[START Excerpt provided]

As predicted, Amulet Titan fell from the top of the List in November. It did very well but couldn't fend off Jeskai Blink and Boros Energy. Amulet did well at SCG Las Vegas, but there were a lot more non-SCG events to balance out the Star City Games boost Amulet always gets.
I'll also note that Amulet just generally does better in paper than online because clicking through all the loops is quite tedious. The online chess clock is also a problem for Amulet.
November Power Metagame
Tracking the metagame in terms of population is standard practice. But how do results actually factor in? Better decks should also have better results. In an effort to measure this, I use a power ranking system in addition to the prevalence list. By doing so, I measure the relative strengths of each deck within the metagame so that a deck that just squeaks into Top 32 isn't valued the same as one that Top 8's. This better reflects metagame potential.
For the MTGO data, points are awarded based on the population of the event. Preliminaries and similar events award points based on record (1 for 3 wins, 2 for 4 wins, 3 for 5), and Challenges are scored 3 points for the Top 8, 2 for Top 16, and 1 for Top 32. If I can find them, non-Wizards events will be awarded points the same as Challenges or Preliminaries depending on what the event in question reports/behaves like. Super Qualifiers and similar higher-level events get an extra point and so do other events if they’re over 200 players, with a fifth point for going over 400 players.
Due to paper reporting being inconsistent and frequently full of data gaps compared to MTGO, its points work differently. I award points based on the size of the tournament rather than placement. For events with no reported starting population or up to 32 players, one point is awarded to every deck. Events with 33 players up to 128 players get two points. From 129 players up to 512 players get three. Above 512 is four points, and five points is reserved for Modern Pro Tours. When paper reports more than the Top 8, which is rare, I take all the decks with a winning record or tied for Top 32, whichever is pertinent.

[END Excerpt provided]

◆ Tasks and exercises ◆
A) Answer these questions from the metagame text, one line each:
(i) Which two decks did Amulet Titan fail to fend off in November?
(ii) How many points does a Top 16 finish in an MTGO Challenge earn?
(iii) How many points does each deck get at a paper event with 200 players?
B) Can you sum up the metagame text in two sentences?
C) What comes next in the metagame text? Write its continuation, starting after its last sentence.
The material is separate from the metagame text and stands on its own.

[START Listed records]

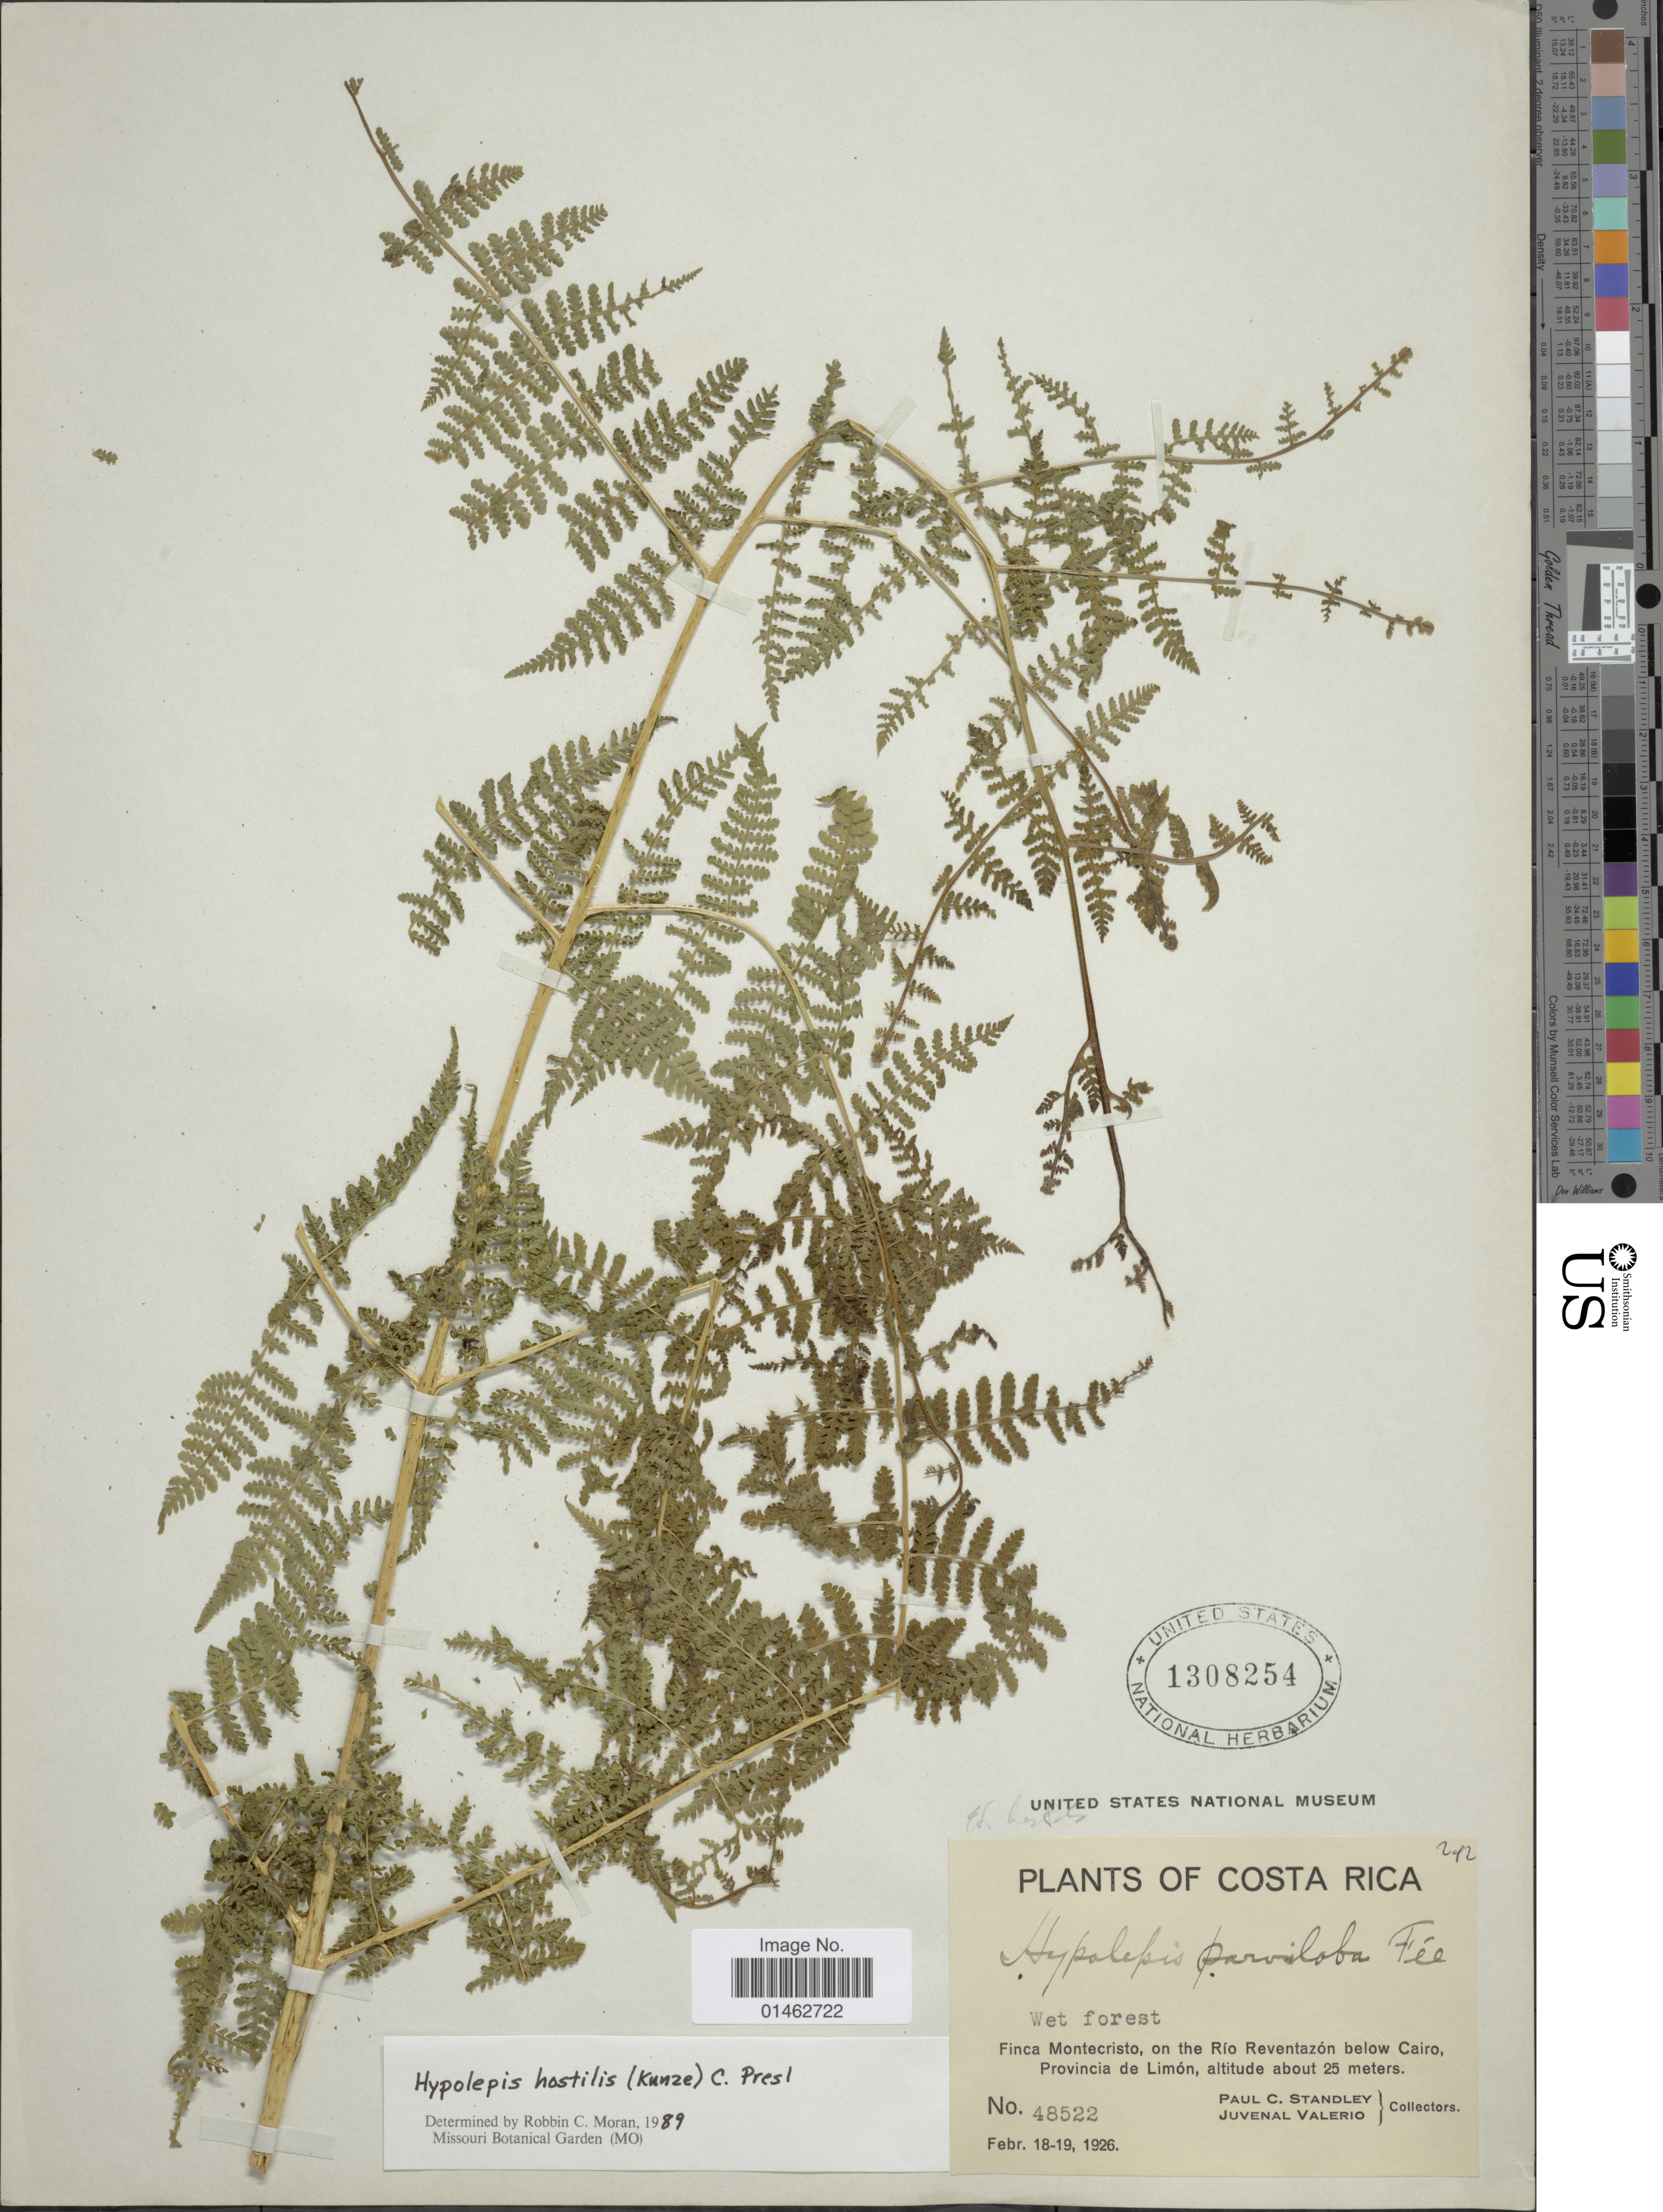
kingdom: Plantae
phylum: Tracheophyta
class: Polypodiopsida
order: Polypodiales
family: Dennstaedtiaceae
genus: Hypolepis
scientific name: Hypolepis hostilis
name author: (Kunze) C. Presl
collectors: P. C. Standley & J. Valerio R.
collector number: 48522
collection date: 1926-02-18/1926-02-19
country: Costa Rica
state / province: Limón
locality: Finca Montecristo, on the Río Revetazón below Cairo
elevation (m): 25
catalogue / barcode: US 1308254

[END Listed records]

◆ Expected results ◆
A)
(i) Jeskai Blink and Boros Energy.
(ii) 2 points.
(iii) Three points.

B) Amulet Titan fell from the top of the list in November, unable to fend off Jeskai Blink and Boros Energy, and it generally does better in paper than online. To weigh results as well as population, a power ranking awards MTGO points by placement or record and paper points by tournament size, with extra points for larger or higher-level events.

C)
The MTGO Power Tiers
As with the population numbers, total points fell to 2473. The adjusted average points were 26.54, therefore 27 points made Tier 3. The STDev was 54.59 so add 55 to the starting point, and Tier 3 runs to 82 points. Tier 2 starts with 83 points and runs to 138. Tier 1 requires at least 139 points. There's a lot of shuffling inside each tier, no movement between tiers, and both Dimir Tempo and Jeskai Energy joined the Tier List.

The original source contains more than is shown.